The WWDC keynote in 2012 was all about iOS 6 and focused heavily on improvements to the MacBook Air and MacBook Pro, including the world's highest-resolution notebook display (2880 x 1800) for the latter. Along with improvements to Siri and the now-standard "do not disturb" feature, the most lasting innovation introduced in 2012 was iOS 6's full-on Facebook integration. This was the year Facebook "Likes" invaded the App Store, Facebook friends moved to contact lists and social media became a key aspect of smartphone interfaces.
An Apple special event in October 2013 debuted the affordable and colorful 5c line of entry-level iPhones, along with the iPhone 5s. The latter's most lasting feature would be its fingerprint-reading Touch ID scanner. No longer would owners need to key in their four-digit passcode.
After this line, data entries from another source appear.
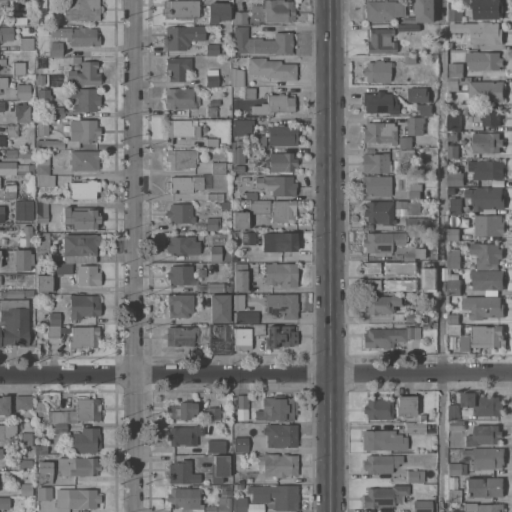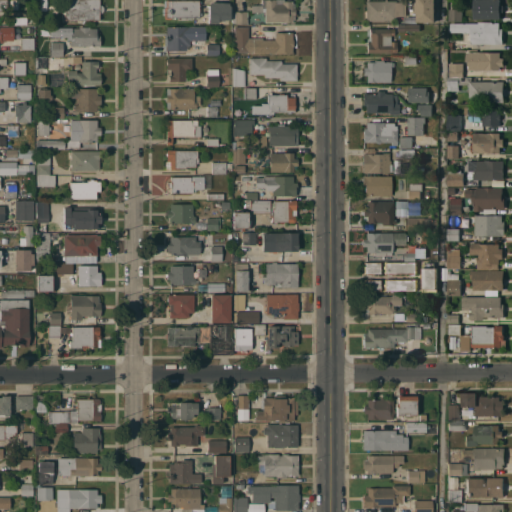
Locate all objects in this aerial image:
building: (3, 5)
building: (181, 8)
building: (181, 8)
building: (488, 8)
building: (82, 9)
building: (384, 9)
building: (487, 9)
building: (82, 10)
building: (275, 10)
building: (381, 10)
building: (426, 10)
building: (426, 10)
building: (218, 11)
building: (218, 11)
building: (278, 11)
building: (411, 12)
building: (455, 15)
building: (239, 17)
building: (239, 17)
building: (408, 26)
building: (481, 32)
building: (482, 32)
building: (6, 33)
building: (6, 34)
building: (84, 36)
building: (182, 36)
building: (72, 37)
building: (177, 37)
building: (386, 37)
building: (262, 42)
building: (262, 42)
building: (27, 43)
building: (380, 43)
building: (53, 47)
building: (216, 48)
building: (76, 59)
building: (410, 59)
building: (484, 60)
building: (485, 60)
building: (3, 61)
building: (53, 63)
building: (18, 66)
building: (177, 67)
building: (178, 67)
building: (272, 68)
building: (272, 68)
building: (455, 69)
building: (456, 69)
building: (377, 70)
building: (377, 71)
building: (85, 73)
building: (85, 73)
building: (238, 76)
building: (237, 77)
building: (212, 78)
building: (41, 79)
building: (3, 81)
building: (3, 82)
building: (23, 89)
building: (480, 89)
building: (23, 91)
building: (486, 91)
building: (249, 92)
building: (418, 94)
building: (419, 94)
building: (43, 97)
building: (85, 98)
building: (180, 98)
building: (181, 98)
building: (84, 99)
building: (452, 101)
building: (381, 102)
building: (381, 102)
building: (279, 103)
building: (276, 104)
building: (2, 106)
building: (425, 109)
building: (426, 109)
building: (211, 110)
building: (22, 111)
building: (56, 111)
building: (21, 112)
building: (483, 115)
building: (485, 116)
building: (454, 122)
building: (416, 125)
building: (416, 125)
building: (42, 126)
building: (242, 126)
building: (242, 126)
building: (454, 126)
building: (184, 127)
building: (182, 128)
building: (12, 130)
building: (82, 131)
building: (83, 131)
building: (380, 132)
building: (380, 132)
building: (282, 134)
building: (282, 135)
building: (453, 136)
building: (2, 140)
building: (2, 140)
building: (259, 140)
building: (212, 141)
building: (405, 141)
building: (405, 141)
building: (487, 142)
building: (488, 142)
building: (50, 143)
building: (454, 151)
building: (20, 152)
building: (237, 152)
building: (415, 152)
building: (405, 153)
building: (238, 155)
building: (180, 158)
building: (181, 158)
building: (84, 159)
building: (84, 160)
building: (281, 161)
building: (281, 161)
building: (375, 162)
building: (376, 162)
building: (42, 163)
building: (229, 165)
building: (7, 166)
building: (218, 167)
building: (218, 167)
building: (13, 168)
building: (238, 169)
building: (489, 169)
building: (478, 172)
building: (45, 179)
building: (456, 180)
building: (188, 183)
building: (186, 184)
building: (276, 184)
building: (277, 184)
building: (377, 184)
building: (377, 185)
road: (329, 186)
building: (10, 189)
building: (83, 189)
building: (84, 189)
building: (415, 190)
building: (215, 196)
building: (251, 196)
building: (487, 197)
building: (487, 199)
building: (259, 205)
building: (456, 205)
building: (258, 206)
building: (401, 208)
building: (23, 209)
building: (23, 209)
building: (283, 210)
building: (283, 210)
building: (41, 211)
building: (180, 212)
building: (377, 212)
building: (379, 212)
building: (2, 213)
building: (2, 213)
building: (180, 213)
building: (80, 217)
building: (80, 219)
building: (240, 219)
building: (240, 219)
building: (417, 222)
building: (213, 223)
building: (420, 223)
building: (489, 225)
building: (489, 225)
building: (12, 227)
building: (453, 234)
building: (453, 234)
building: (26, 235)
building: (244, 237)
building: (244, 238)
building: (279, 241)
building: (279, 241)
building: (382, 241)
building: (381, 242)
building: (80, 244)
building: (42, 245)
building: (183, 245)
building: (183, 245)
building: (78, 250)
building: (216, 253)
building: (216, 253)
building: (487, 254)
road: (131, 255)
building: (399, 255)
road: (441, 255)
building: (487, 255)
building: (0, 256)
building: (7, 256)
building: (409, 256)
building: (18, 258)
building: (453, 258)
building: (454, 258)
building: (22, 259)
building: (400, 266)
building: (371, 267)
building: (371, 267)
building: (400, 267)
building: (63, 268)
building: (180, 274)
building: (181, 274)
building: (280, 274)
building: (281, 274)
building: (88, 275)
building: (88, 275)
building: (240, 277)
building: (429, 277)
building: (429, 278)
building: (44, 280)
building: (240, 280)
building: (488, 280)
building: (488, 280)
building: (43, 282)
building: (371, 283)
building: (453, 283)
building: (372, 284)
building: (400, 284)
building: (400, 284)
building: (228, 286)
building: (454, 287)
building: (28, 292)
building: (12, 293)
building: (238, 301)
building: (384, 303)
building: (180, 304)
building: (282, 304)
building: (380, 304)
building: (84, 305)
building: (180, 305)
building: (282, 305)
building: (84, 306)
building: (483, 306)
building: (484, 306)
building: (220, 307)
building: (220, 308)
building: (247, 316)
building: (247, 316)
building: (410, 316)
building: (54, 318)
building: (453, 318)
building: (14, 321)
building: (53, 323)
building: (15, 324)
building: (426, 325)
building: (260, 328)
building: (455, 329)
building: (53, 330)
building: (182, 335)
building: (289, 335)
building: (84, 336)
building: (281, 336)
building: (388, 336)
building: (488, 336)
building: (84, 337)
building: (202, 337)
building: (484, 337)
building: (242, 338)
building: (242, 339)
building: (216, 345)
road: (255, 371)
building: (23, 401)
building: (25, 401)
building: (484, 403)
building: (4, 404)
building: (4, 405)
building: (241, 405)
building: (405, 405)
building: (407, 405)
building: (241, 407)
building: (277, 408)
building: (378, 408)
building: (379, 408)
building: (181, 409)
building: (277, 409)
building: (182, 410)
building: (78, 411)
building: (453, 411)
building: (78, 412)
building: (212, 412)
building: (212, 412)
building: (453, 412)
building: (426, 417)
building: (456, 424)
building: (416, 426)
building: (61, 427)
building: (7, 430)
building: (1, 431)
building: (184, 434)
building: (281, 434)
building: (484, 434)
building: (184, 435)
building: (281, 435)
building: (484, 435)
building: (26, 439)
building: (383, 439)
building: (86, 440)
building: (86, 440)
building: (383, 440)
road: (329, 442)
building: (240, 443)
building: (240, 444)
building: (215, 445)
building: (216, 446)
building: (41, 449)
building: (259, 450)
building: (0, 452)
building: (1, 453)
building: (485, 457)
building: (488, 458)
building: (39, 462)
building: (381, 463)
building: (381, 463)
building: (26, 464)
building: (278, 464)
building: (278, 464)
building: (221, 465)
building: (78, 466)
building: (68, 467)
building: (219, 468)
building: (456, 468)
building: (457, 468)
building: (182, 472)
building: (183, 472)
building: (415, 475)
building: (44, 476)
building: (416, 476)
building: (26, 483)
building: (242, 486)
building: (484, 486)
building: (485, 486)
building: (26, 489)
building: (44, 492)
building: (44, 492)
building: (384, 495)
building: (385, 495)
building: (454, 495)
building: (275, 496)
building: (276, 496)
building: (184, 497)
building: (185, 497)
building: (76, 498)
building: (76, 498)
building: (4, 502)
building: (5, 502)
building: (240, 504)
building: (225, 505)
building: (238, 505)
building: (422, 505)
building: (423, 506)
building: (483, 507)
building: (486, 508)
In 2014, both the iPhone 6 and Apple Watch announcements came from a September press event in Cupertino. Though the Apple Watch followed wearables like the Fitbit and Pebble, Apple's long-awaited entry helped expand the wearable tech market. By the end of 2016, its sales would exceed $2.6 billion and account for 80 percent of the smartwatch market, according to researchers at Canalys.
According to a 2017 report by Digital Music News and RBC Capital Markets, only 3 percent of Apple's installed base uses Apple Music. Though that number seems low — and sources like Forbes famously proclaimed Apple Music dead as early as 2015 — the service is actually more of a sleeper hit; with 20 million current subscribers, it's the second-largest streaming music subscription service behind Spotify. And while the latter service took 10 years to reach 50 million users, Apple Music only took two years to reach its current number.
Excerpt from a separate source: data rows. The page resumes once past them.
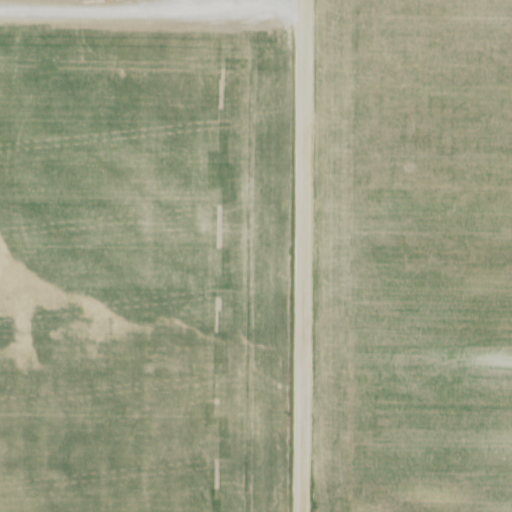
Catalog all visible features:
road: (151, 9)
road: (300, 256)
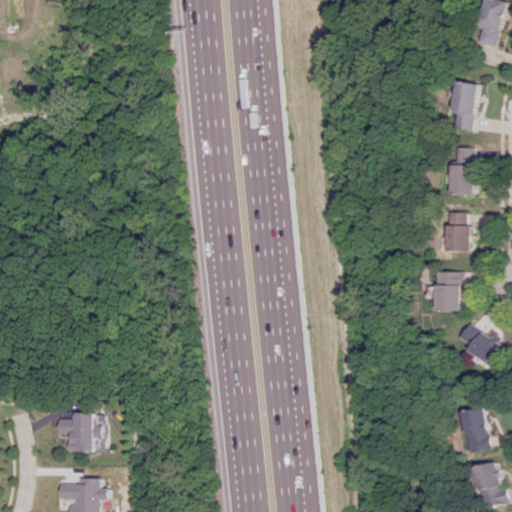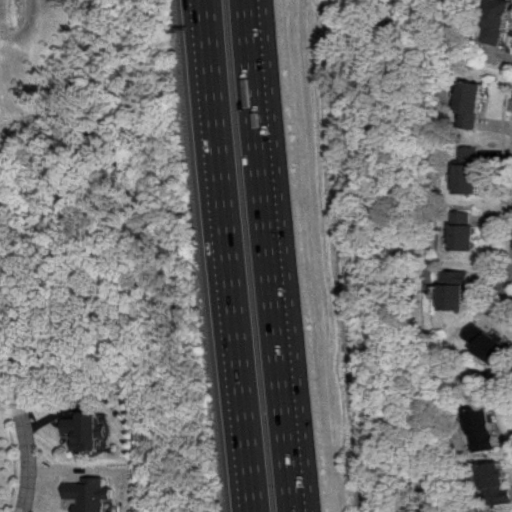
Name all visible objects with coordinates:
building: (500, 22)
building: (474, 104)
building: (472, 169)
building: (468, 231)
road: (232, 255)
road: (269, 255)
road: (500, 287)
building: (459, 290)
building: (488, 343)
building: (482, 429)
building: (85, 430)
road: (23, 465)
building: (495, 483)
building: (89, 494)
The iPhone 7 takes the title of the "coolest" thing Apple introduced in 2016, but only by default — amid a slew of rumors about huge revisions to both the iPhone and Mac (and even talk of an Apple car), a September event ultimately revealed a relatively minor update in the form of the iPhone 7.
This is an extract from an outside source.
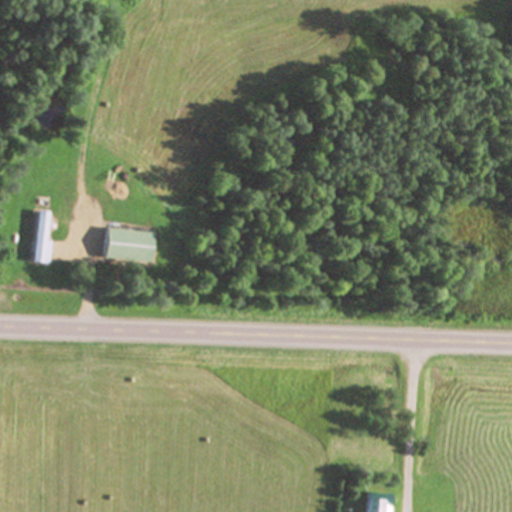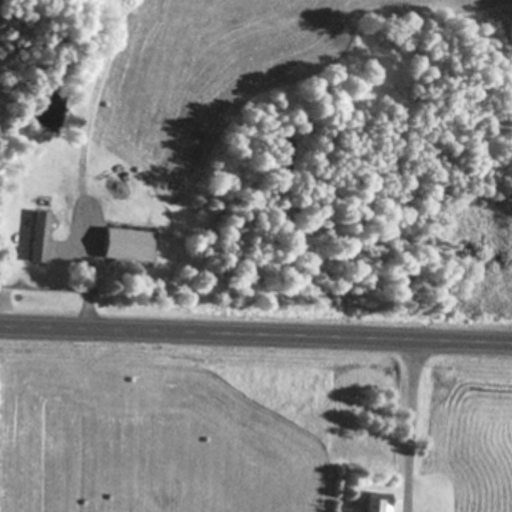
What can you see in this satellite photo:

Though the new iPhone release didn't hurt Apple's financials — the company posted a Q4 revenue of $46.9 billion, largely driven by iPhone sales — most of the press centered around the unpopular choice to ditch the standard headphone jack in favor of consolidating with the charging port. As September's special event keynote approaches, Apple fans are hoping that 2016 was just the calm before the storm.
Though Apple's June 2017 special event has come and gone — highlights included a revised watchOS for Apple Watch and the HomePod, a Siri-equipped competitor to Amazon's Alexa — all eyes are on September, when the world expects the company to reveal the iPhone 8. From CNET to Macworld, many sources are speculating that Apple's next phone will be its biggest milestone since the first model. Some experts even believe that it won't be called the iPhone 8, to denote a more significant revision.
Rumored features include an OLED display, wireless charging, advanced augmented-reality sensors and 3D face recognition tech — along with a $1,000-plus price tag that targets the power user. Since the event will occur at 10 a.m. PDT on Sept. 12, you won't have to wait very long to find out if Apple's next big keynote introduces us to another iPhone 7 or to the next revolution in smartphones.